[Stored data entries]

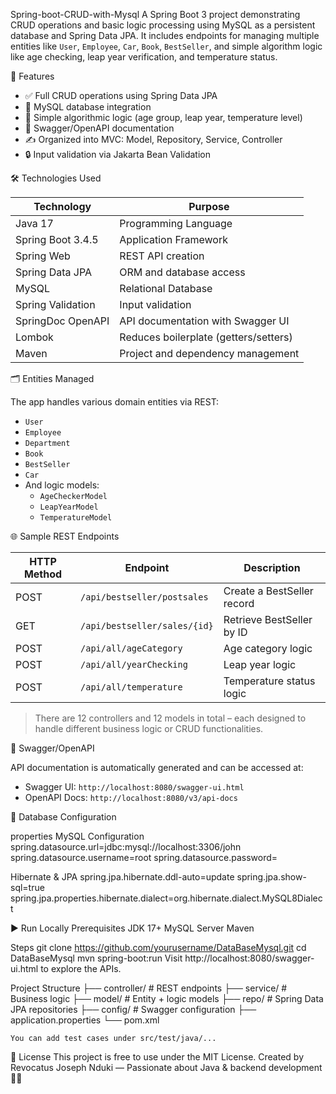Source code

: Spring-boot-CRUD-with-Mysql
A Spring Boot 3 project demonstrating CRUD operations and basic logic processing using MySQL as a persistent database and Spring Data JPA. It includes endpoints for managing multiple entities like `User`, `Employee`, `Car`, `Book`, `BestSeller`, and simple algorithm logic like age checking, leap year verification, and temperature status.

🧰 Features
- ✅ Full CRUD operations using Spring Data JPA
- 🔁 MySQL database integration
- 🧠 Simple algorithmic logic (age group, leap year, temperature level)
- 📘 Swagger/OpenAPI documentation
- ✍️ Organized into MVC: Model, Repository, Service, Controller
- 🔒 Input validation via Jakarta Bean Validation

🛠 Technologies Used

| Technology             | Purpose                                  |
|------------------------|------------------------------------------|
| Java 17                | Programming Language                     |
| Spring Boot 3.4.5      | Application Framework                    |
| Spring Web             | REST API creation                        |
| Spring Data JPA        | ORM and database access                  |
| MySQL                  | Relational Database                      |
| Spring Validation      | Input validation                         |
| SpringDoc OpenAPI      | API documentation with Swagger UI        |
| Lombok                 | Reduces boilerplate (getters/setters)    |
| Maven                  | Project and dependency management        |

🗂 Entities Managed

The app handles various domain entities via REST:

- `User`
- `Employee`
- `Department`
- `Book`
- `BestSeller`
- `Car`
- And logic models:
  - `AgeCheckerModel`
  - `LeapYearModel`
  - `TemperatureModel`

🌐 Sample REST Endpoints

| HTTP Method | Endpoint                        | Description                          |
|-------------|----------------------------------|--------------------------------------|
| POST        | `/api/bestseller/postsales`      | Create a BestSeller record           |
| GET         | `/api/bestseller/sales/{id}`     | Retrieve BestSeller by ID            |
| POST        | `/api/all/ageCategory`           | Age category logic                   |
| POST        | `/api/all/yearChecking`          | Leap year logic                      |
| POST        | `/api/all/temperature`           | Temperature status logic             |

> There are 12 controllers and 12 models in total – each designed to handle different business logic or CRUD functionalities.

 📘 Swagger/OpenAPI

API documentation is automatically generated and can be accessed at:

- Swagger UI: `http://localhost:8080/swagger-ui.html`
- OpenAPI Docs: `http://localhost:8080/v3/api-docs`

 🔌 Database Configuration

properties
 MySQL Configuration
spring.datasource.url=jdbc:mysql://localhost:3306/john
spring.datasource.username=root
spring.datasource.password=

Hibernate & JPA
spring.jpa.hibernate.ddl-auto=update
spring.jpa.show-sql=true
spring.jpa.properties.hibernate.dialect=org.hibernate.dialect.MySQL8Dialect

▶️ Run Locally
Prerequisites
    JDK 17+
    MySQL Server
    Maven

Steps
git clone https://github.com/yourusername/DataBaseMysql.git
cd DataBaseMysql
mvn spring-boot:run
Visit http://localhost:8080/swagger-ui.html to explore the APIs.

 Project Structure
├── controller/      # REST endpoints
├── service/         # Business logic
├── model/           # Entity + logic models
├── repo/            # Spring Data JPA repositories
├── config/          # Swagger configuration
├── application.properties
└── pom.xml

    You can add test cases under src/test/java/...

📃 License
This project is free to use under the MIT License.
    Created by Revocatus Joseph Nduki — Passionate about Java & backend development 🧑‍💻
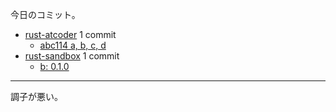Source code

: 今日のコミット。

- [rust-atcoder](https://github.com/bouzuya/rust-atcoder) 1 commit
  - [abc114 a, b, c, d](https://github.com/bouzuya/rust-atcoder/commit/e7bb37ffbf2c9de06181b4c6304bd64b05b0c472)
- [rust-sandbox](https://github.com/bouzuya/rust-sandbox) 1 commit
  - [b: 0.1.0](https://github.com/bouzuya/rust-sandbox/commit/b5f98563e41663017f086b16c1e9467b818923b5)

---

調子が悪い。
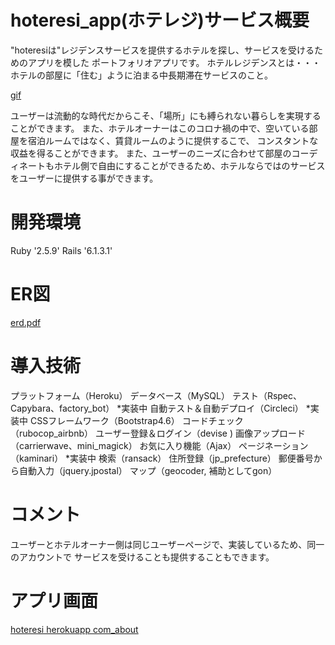 # hoteresi_app(ホテレジ)サービス概要

 "hoteresiは"レジデンスサービスを提供するホテルを探し、サービスを受けるためのアプリを模した
 ポートフォリオアプリです。
 ホテルレジデンスとは・・・ホテルの部屋に「住む」ように泊まる中長期滞在サービスのこと。

[gif](https://i.gyazo.com/5bde1f298ea6b9a7bd0ff7c29ee436a0.gif)

 ユーザーは流動的な時代だからこそ、「場所」にも縛られない暮らしを実現することができます。
 また、ホテルオーナーはこのコロナ禍の中で、空いている部屋を宿泊ルームではなく、賃貸ルームのように提供するこで、
 コンスタントな収益を得ることができます。
 また、ユーザーのニーズに合わせて部屋のコーディネートもホテル側で自由にすることができるため、ホテルならではのサービスをユーザーに提供する事ができます。

# 開発環境

Ruby '2.5.9'
Rails '6.1.3.1'

# ER図

[erd.pdf](https://github.com/Sateto-nao/hoteresi_app/files/6498971/erd.pdf)

# 導入技術

プラットフォーム（Heroku）
データベース（MySQL）
テスト（Rspec、Capybara、factory_bot）  *実装中
自動テスト＆自動デプロイ（Circleci）    *実装中
CSSフレームワーク（Bootstrap4.6）
コードチェック（rubocop_airbnb）
ユーザー登録＆ログイン（devise )
画像アップロード（carrierwave、mini_magick）
お気に入り機能（Ajax）
ページネーション（kaminari）            *実装中
検索（ransack）
住所登録（jp_prefecture）
郵便番号から自動入力（jquery.jpostal）
マップ（geocoder, 補助としてgon）

# コメント

ユーザーとホテルオーナー側は同じユーザーページで、実装しているため、同一のアカウントで
サービスを受けることも提供することもできます。

# アプリ画面

[hoteresi herokuapp com_about](https://user-images.githubusercontent.com/74028310/118610719-05614d00-b7f7-11eb-8c5c-2c9b4fc391d7.png)
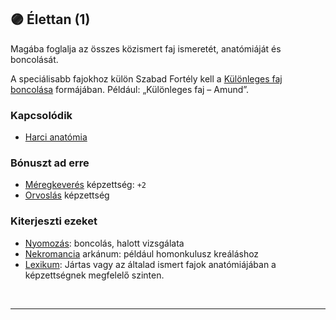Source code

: ## 🟣 Élettan (1)

Magába foglalja az összes közismert faj ismeretét, anatómiáját és boncolását.

A speciálisabb fajokhoz külön Szabad Fortély kell a [Különleges faj boncolása](../fortelyok.szabad/kulonleges_faj_boncolasa.md) formájában. Például: „Különleges faj – Amund”.

### Kapcsolódik

- [Harci anatómia](../fortelyok.harci/harci_anatomia.md)

### Bónuszt ad erre

- [Méregkeverés](../kepzettsegek.primer.altalanos/meregkeveres.md) képzettség: `+2`
- [Orvoslás](../kepzettsegek.primer.altalanos/orvoslas.md) képzettség
### Kiterjeszti ezeket

- [Nyomozás](../kepzettsegek.primer.altalanos/nyomozas.md): boncolás, halott vizsgálata
- [Nekromancia](../kepzettsegek.primer.arkanumok/nekromancia.md) arkánum: például homonkulusz kreáláshoz
- [Lexikum](../kepzettsegek.szekunder/lexikum.md): Jártas vagy az általad ismert fajok anatómiájában a képzettségnek megfelelő szinten.

<br />

---

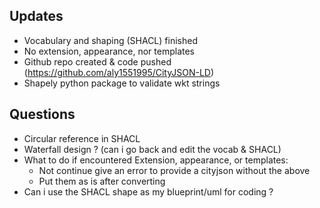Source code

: ## Updates
- Vocabulary and shaping (SHACL) finished
- No extension, appearance, nor templates
- Github repo created & code pushed (https://github.com/aly1551995/CityJSON-LD)
- Shapely python package to validate wkt strings

## Questions
- Circular reference in SHACL
- Waterfall design ? (can i go back and edit the vocab & SHACL)
- What to do if encountered Extension, appearance, or templates:
    - Not continue give an error to provide a cityjson without the above
    - Put them as is after converting
- Can i use the SHACL shape as my blueprint/uml for coding ?
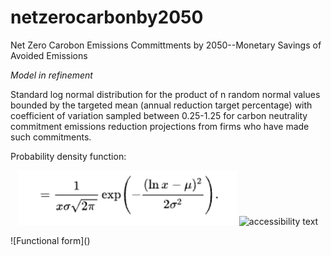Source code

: # netzerocarbonby2050
Net Zero Carobon Emissions Committments by 2050--Monetary Savings of Avoided Emissions 

*Model in refinement*

Standard log normal distribution for the product of n random normal values bounded by the targeted mean (annual reduction target percentage) with coefficient of variation sampled between 0.25-1.25 for carbon neutrality commitment emissions reduction projections from firms who have made such commitments.

Probability density function:

<p align="center">
  <img src="https://github.com/gbvc/netzerocarbonby2050/blob/main/lognormal.PNG" width="350" title="hover text">
  <img src="your_relative_path_here_number_2_large_name" width="350" alt="accessibility text">
</p>
![Functional form]()

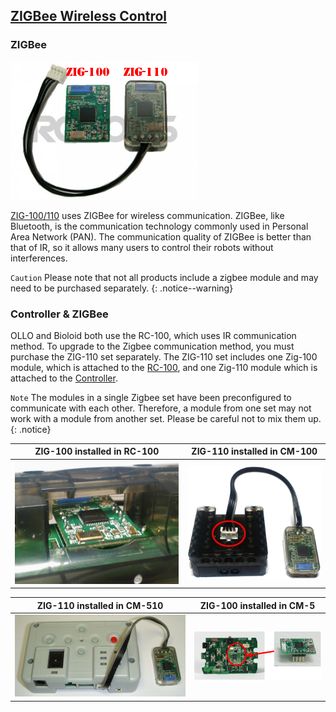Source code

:## [ZIGBee Wireless Control](#zigbee-wireless-control)

### ZIGBee
![Zig-100/110](/assets/images/parts/communication/zig_100_110.png)

[ZIG-100/110] uses ZIGBee for wireless communication. ZIGBee, like Bluetooth, is the communication technology commonly used in Personal Area Network (PAN). The communication quality of ZIGBee is better than that of IR, so it allows many users to control their robots without interferences.

`Caution` Please note that not all products include a zigbee module and may need to be purchased separately.
{: .notice--warning}

### Controller & ZIGBee

OLLO and Bioloid both use the RC-100, which uses IR communication method. To upgrade to the Zigbee communication method, you must purchase the  ZIG-110 set separately. The ZIG-110 set includes one Zig-100 module, which is attached to the [RC-100], and one Zig-110 module which is attached to the [Controller].

`Note` The modules in a single Zigbee set have been preconfigured to communicate with each other. Therefore, a module from one set may not work with a module from another set. Please be careful not to mix them up.
{: .notice}

|ZIG-100 installed in RC-100|ZIG-110 installed in CM-100|
|:---:|:---:|
|![Zig-100_RC-100][Zig-100_RC-100]|![Zig-110_CM-100][Zig-110_CM-100]|

|ZIG-110 installed in CM-510|ZIG-100 installed in CM-5|
|:---:|:---:|
|![Zig-110_CM-510][Zig-110_CM-510]|![Zig-100_CM-5][Zig-100_CM-5]|

[ZIG-100/110]: /docs/en/parts/communication/zig_100_110/
[RC-100]: /docs/en/parts/communication/rc_100/
[Controller]: /docs/en/parts/controller/compatibility/

[Zig-100_RC-100]: /assets/images/parts/communication/rc_100_zig_100.jpg
[Zig-110_CM-100]: /assets/images/parts/communication/cm_100_zig_110.jpg
[Zig-110_CM-510]: /assets/images/parts/communication/cm_510_zig_110.png
[Zig-100_CM-5]: /assets/images/parts/communication/cm_5_zig_100.png
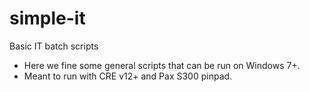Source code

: # simple-it
Basic IT batch scripts 
- Here we fine some general scripts that can be run on Windows 7+.
- Meant to run with CRE v12+ and Pax S300 pinpad.
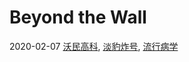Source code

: ﻿# Beyond the Wall

2020-02-07 [沃民高科](https://github.com/markmeloon/GFW/tree/master/2020/2020-02-07_%E6%B2%83%E6%B0%91%E9%AB%98%E7%A7%91), [淡豹炸号](https://github.com/markmeloon/GFW/tree/master/2020/2020-02-07_%E6%B7%A1%E8%B1%B9%E7%82%B8%E5%8F%B7), [流行病学](https://github.com/markmeloon/GFW/tree/master/2020/2020-02-07_%E6%B5%81%E8%A1%8C%E7%97%85%E5%AD%A6)  
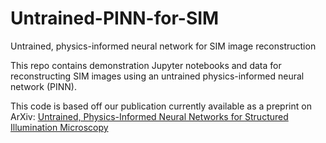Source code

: # Untrained-PINN-for-SIM
Untrained, physics-informed neural network for SIM image reconstruction

This repo contains demonstration Jupyter notebooks and data for reconstructing SIM images using an untrained physics-informed neural network (PINN).

This code is based off our publication currently available as a preprint on ArXiv:
[Untrained, Physics-Informed Neural Networks for Structured Illumination Microscopy](https://arxiv.org/abs/2207.07705)
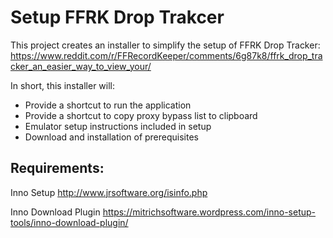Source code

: # Setup FFRK Drop Trakcer
This project creates an installer to simplify the setup of FFRK Drop Tracker:
https://www.reddit.com/r/FFRecordKeeper/comments/6g87k8/ffrk_drop_tracker_an_easier_way_to_view_your/

In short, this installer will:
* Provide a shortcut to run the application
* Provide a shortcut to copy proxy bypass list to clipboard
* Emulator setup instructions included in setup
* Download and installation of prerequisites

## Requirements:
Inno Setup
http://www.jrsoftware.org/isinfo.php

Inno Download Plugin
https://mitrichsoftware.wordpress.com/inno-setup-tools/inno-download-plugin/
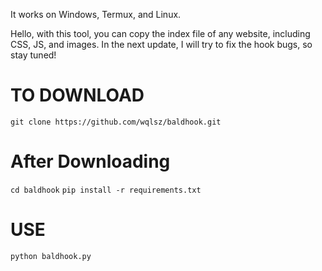 It works on Windows, Termux, and Linux.

Hello, with this tool, you can copy the index file of any website, including CSS, JS, and images. In the next update, I will try to fix the hook bugs, so stay tuned!

# TO DOWNLOAD
`git clone https://github.com/wqlsz/baldhook.git`
# After Downloading
`cd baldhook`
`pip install -r requirements.txt`
# USE
`python baldhook.py`
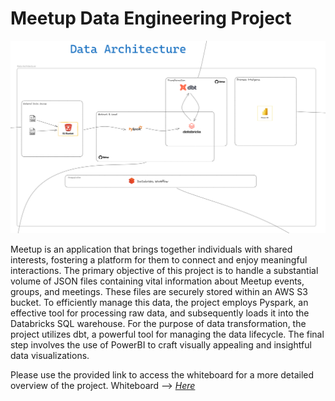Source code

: # Meetup Data Engineering Project

<p align="center">
  <img src="https://github.com/ufukceyhanli/meetup-data-engineering-project/blob/main/images/data_architecture.png">
</p>

Meetup is an application that brings together individuals with shared interests, fostering a platform for them to connect and enjoy meaningful interactions. The primary objective of this project is to handle a substantial volume of JSON files containing vital information about Meetup events, groups, and meetings. These files are securely stored within an AWS S3 bucket. To efficiently manage this data, the project employs Pyspark, an effective tool for processing raw data, and subsequently loads it into the Databricks SQL warehouse. For the purpose of data transformation, the project utilizes dbt, a powerful tool for managing the data lifecycle. The final step involves the use of PowerBI to craft visually appealing and insightful data visualizations.

Please use the provided link to access the whiteboard for a more detailed overview of the project.
Whiteboard --> [*Here*]([https://github.com/ufukceyhanli/Bike-Share-Demand-Prediction-in-San-Francisco/blob/main/Bike-Share-Demand-Prediction-in-San-Francisco.ipynb](https://excalidraw.com/#room=27456684828541171ff0,NgsEOOcVa_qukHyJUocbgA)https://excalidraw.com/#room=27456684828541171ff0,NgsEOOcVa_qukHyJUocbgA) 
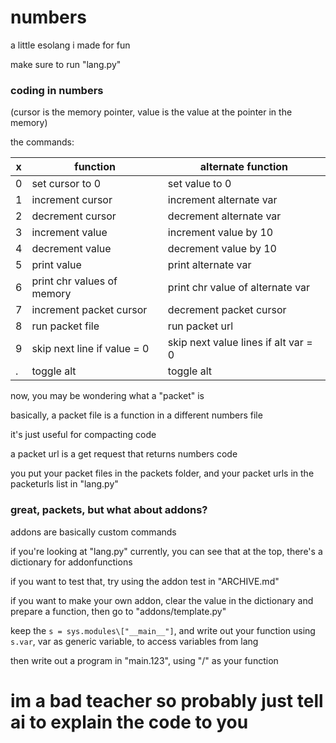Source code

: # numbers
 a little esolang i made for fun

make sure to run "lang.py"

### coding in numbers

(cursor is the memory pointer, value is the value at the pointer in the memory)

the commands:

| x | function                    | alternate function                   |
|---|-----------------------------|--------------------------------------|
| 0 | set cursor to 0             | set value to 0                       |
| 1 | increment cursor            | increment alternate var              |
| 2 | decrement cursor            | decrement alternate var              |
| 3 | increment value             | increment value by 10                |
| 4 | decrement value             | decrement value by 10                |
| 5 | print value                 | print alternate var                  |
| 6 | print chr values of memory  | print chr value of alternate var     |
| 7 | increment packet cursor     | decrement packet cursor              |
| 8 | run packet file             | run packet url                       |
| 9 | skip next line if value = 0 | skip next value lines if alt var = 0 |
| . | toggle alt                  | toggle alt                           |

now, you may be wondering what a "packet" is

basically, a packet file is a function in a different numbers file

it's just useful for compacting code

a packet url is a get request that returns numbers code

you put your packet files in the packets folder, and your packet urls in the packeturls list in "lang.py"


### great, packets, but what about addons?

addons are basically custom commands

if you're looking at "lang.py" currently, you can see that at the top, there's a dictionary for addonfunctions

if you want to test that, try using the addon test in "ARCHIVE.md"

if you want to make your own addon, clear the value in the dictionary and prepare a function, then go to "addons/template.py"

keep the `s = sys.modules\["__main__"]`, and write out your function using `s.var`, var as generic variable, to access variables from lang

then write out a program in "main.123", using "/" as your function

# im a bad teacher so probably just tell ai to explain the code to you
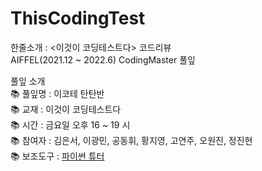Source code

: # ThisCodingTest

한줄소개 : <이것이 코딩테스트다> 코드리뷰  
AIFFEL(2021.12 ~ 2022.6) CodingMaster 풀잎  

풀잎 소개  
📚 풀잎명 : 이코테 탄탄반  
📚 교재 : 이것이 코딩테스트다  
📚 시간 : 금요일 오후 16 ~ 19 시    
📚 참여자 : 김은서, 이광민, 공동휘, 황지영, 고연주, 오원진, 정진현   
📚 보조도구 : [파이썬 튜터](https://pythontutor.com/)
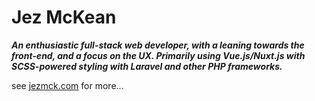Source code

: <!--
**jezmck/jezmck** is a ✨ _special_ ✨ repository because its `README.md` (this file) appears on your GitHub profile.

Here are some ideas to get you started:

- 🔭 I’m currently working on ...
- 🌱 I’m currently learning ...
- 👯 I’m looking to collaborate on ...
- 🤔 I’m looking for help with ...
- 💬 Ask me about ...
- 📫 How to reach me: ...
- 😄 Pronouns: ...
- ⚡ Fun fact: ...
-->

# Jez McKean
***An enthusiastic full-stack web developer, with a leaning towards the front-end, and a focus on the UX. Primarily using Vue.js/Nuxt.js with SCSS-powered styling with Laravel and other PHP frameworks.***

see [jezmck.com](//jezmck.com) for more...
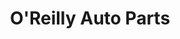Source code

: ---
title: "O'Reilly Auto Parts"
url: /chicago/oreilly-auto-parts-south-stony-island-avenue/
shop: Autoteile
---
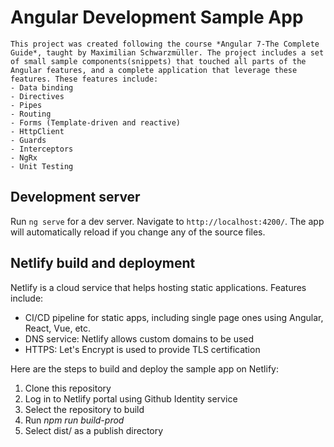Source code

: # Angular Development Sample App

	This project was created following the course *Angular 7-The Complete Guide*, taught by Maximilian Schwarzmüller. The project includes a set of small sample components(snippets) that touched all parts of the Angular features, and a complete application that leverage these features. These features include:
	- Data binding
	- Directives
	- Pipes
	- Routing
	- Forms (Template-driven and reactive)
	- HttpClient
	- Guards
	- Interceptors
	- NgRx
	- Unit Testing

## Development server

Run `ng serve` for a dev server. Navigate to `http://localhost:4200/`. The app will automatically reload if you change any of the source files.

## Netlify build and deployment
Netlify is a cloud service that helps hosting static applications. Features include:
- CI/CD pipeline for static apps, including single page ones using Angular, React, Vue, etc.
- DNS service: Netlify allows custom domains to be used
- HTTPS: Let's Encrypt is used to provide TLS certification

Here are the steps to build and deploy the sample app on Netlify:
1. Clone this repository
2. Log in to Netlify portal using Github Identity service
3. Select the repository to build
4. Run *npm run build-prod*
5. Select dist/ as a publish directory
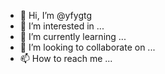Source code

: - 👋 Hi, I’m @yfygtg
- 👀 I’m interested in ...
- 🌱 I’m currently learning ...
- 💞️ I’m looking to collaborate on ...
- 📫 How to reach me ...

<!---
yfygtg/yfygtg is a ✨ special ✨ repository because its `README.md` (this file) appears on your GitHub profile.
You can click the Preview link to take a look at your changes.
--->
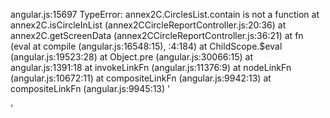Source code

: angular.js:15697 TypeError: annex2C.CirclesList.contain is not a function
    at annex2C.isCircleInList (annex2CCircleReportController.js:20:36)
    at annex2C.getScreenData (annex2CCircleReportController.js:36:21)
    at fn (eval at compile (angular.js:16548:15), <anonymous>:4:184)
    at ChildScope.$eval (angular.js:19523:28)
    at Object.pre (angular.js:30066:15)
    at angular.js:1391:18
    at invokeLinkFn (angular.js:11376:9)
    at nodeLinkFn (angular.js:10672:11)
    at compositeLinkFn (angular.js:9942:13)
    at compositeLinkFn (angular.js:9945:13) '<div class="container table-responsive" style="border-radius: 20px;" ng-init="annex2C.getScreenData();">'
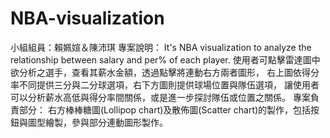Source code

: # NBA-visualization 
小組組員：賴姵媗＆陳沛琪
專案說明：
It's NBA visualization to analyze the relationship between salary and per% of each player.
使用者可點擊雷達圖中欲分析之選手，查看其薪水金額，透過點擊將連動右方兩者圖形，
右上圖依得分率不同提供三分與二分球選項，右下方圖則提供球場位置與隊伍選項，
讓使用者可以分析薪水高低與得分率間關係，或是進一步探討隊伍或位置之關係。
專案負責部分：
右方棒棒糖圖(Lollipop chart)及散佈圖(Scatter chart)的製作，包括按鈕與圖型繪製，參與部分連動圖形製作。
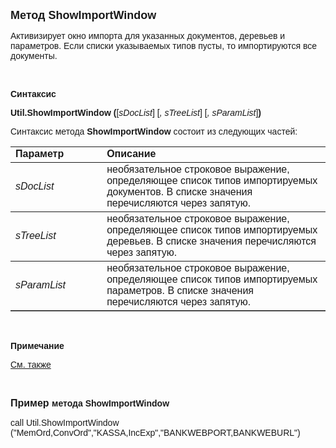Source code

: ﻿<html>
<head>
<title>ShowImportWindow</title>
</head>

<body>

<p><strong><font face="Arial" size="4">Метод </font></strong><font size="4" face="Arial"><strong>
ShowImportWindow</strong></font></p>

<p><font face="Arial">Активизирует окно импорта для указанных 
документов, деревьев и параметров. Если списки указываемых типов пусты, то 
импортируются все документы.</font></p>

<p>&nbsp;</p>

<p class="label"><font face="Arial"><b>Синтаксис</b></font></p>

<p><font face="Arial"><strong>Util.ShowImportWindow (</strong>[<em>sDocList</em>] 
[<em>, sTreeList</em>] [<em>, sParamList</em>]<strong>)</strong></font></p>

<p><font face="Arial">Синтаксис метода <strong>ShowImportWindow</strong>
состоит из следующих частей:</font></p>

<table border="1" cellPadding="5" cols="2" frame="below" rules="rows">
<TBODY>
  <tr vAlign="top">
    <td class="label" width="29%"><font face="Arial"><b>Параметр</b></font></td>
    <td class="label" width="71%"><font face="Arial"><strong>Описание</strong></font></td>
  </tr>
  <tr>
    <td class="label" width="29%"><font face="Arial"><em>sDocList</em></font></td>
    <td class="label" width="71%"><font face="Arial">необязательное 
	строковое выражение, определяющее список типов импортируемых документов. В 
	списке значения перечисляются через запятую.</font></td>
  </tr>
  <tr>
    <td class="label" width="29%"><font face="Arial"><em>sTreeList</em></font></td>
    <td class="label" width="71%"><font face="Arial">необязательное 
	строковое выражение, определяющее список типов импортируемых деревьев. В 
	списке значения перечисляются через запятую.</font> </td>
  </tr>
  <tr>
    <td class="label" width="29%"><font face="Arial"><em>sParamList</em></font></td>
    <td class="label" width="71%"><font face="Arial">необязательное 
	строковое выражение, определяющее список типов импортируемых параметров. В 
	списке значения перечисляются через запятую.</font> </td>
  </tr>
</table>

<p class="label">&nbsp;</p>
<p class="label"><font face="Arial"><b>Примечание</b></font></p>
<p class="label"><a href="../../functions.html"><font face="Arial">См. 
также</font></a></p>
<p class="label">&nbsp;</p>
<p><strong><font face="Arial" size="3">Пример
</font></strong><font face="Arial"><b>метода</b> </font><strong><font face="Arial">
ShowImportWindow</font></strong></p>
<p><font face="Arial">call Util.ShowImportWindow 
(&quot;MemOrd,ConvOrd&quot;,&quot;KASSA,IncExp&quot;,&quot;BANKWEBPORT,BANKWEBURL&quot;)<br>
</font></p>
</body>
</html>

__WORK TASK__. Copy the rows from the start through the line containing "Sample REST Endpoints", including both ends, and leave the pictures out.

__OUTPUT OF THE EXERCISE__.
Source code

: Spring-boot-CRUD-with-Mysql
A Spring Boot 3 project demonstrating CRUD operations and basic logic processing using MySQL as a persistent database and Spring Data JPA. It includes endpoints for managing multiple entities like `User`, `Employee`, `Car`, `Book`, `BestSeller`, and simple algorithm logic like age checking, leap year verification, and temperature status.

🧰 Features
- ✅ Full CRUD operations using Spring Data JPA
- 🔁 MySQL database integration
- 🧠 Simple algorithmic logic (age group, leap year, temperature level)
- 📘 Swagger/OpenAPI documentation
- ✍️ Organized into MVC: Model, Repository, Service, Controller
- 🔒 Input validation via Jakarta Bean Validation

🛠 Technologies Used

| Technology             | Purpose                                  |
|------------------------|------------------------------------------|
| Java 17                | Programming Language                     |
| Spring Boot 3.4.5      | Application Framework                    |
| Spring Web             | REST API creation                        |
| Spring Data JPA        | ORM and database access                  |
| MySQL                  | Relational Database                      |
| Spring Validation      | Input validation                         |
| SpringDoc OpenAPI      | API documentation with Swagger UI        |
| Lombok                 | Reduces boilerplate (getters/setters)    |
| Maven                  | Project and dependency management        |

🗂 Entities Managed

The app handles various domain entities via REST:

- `User`
- `Employee`
- `Department`
- `Book`
- `BestSeller`
- `Car`
- And logic models:
  - `AgeCheckerModel`
  - `LeapYearModel`
  - `TemperatureModel`

🌐 Sample REST Endpoints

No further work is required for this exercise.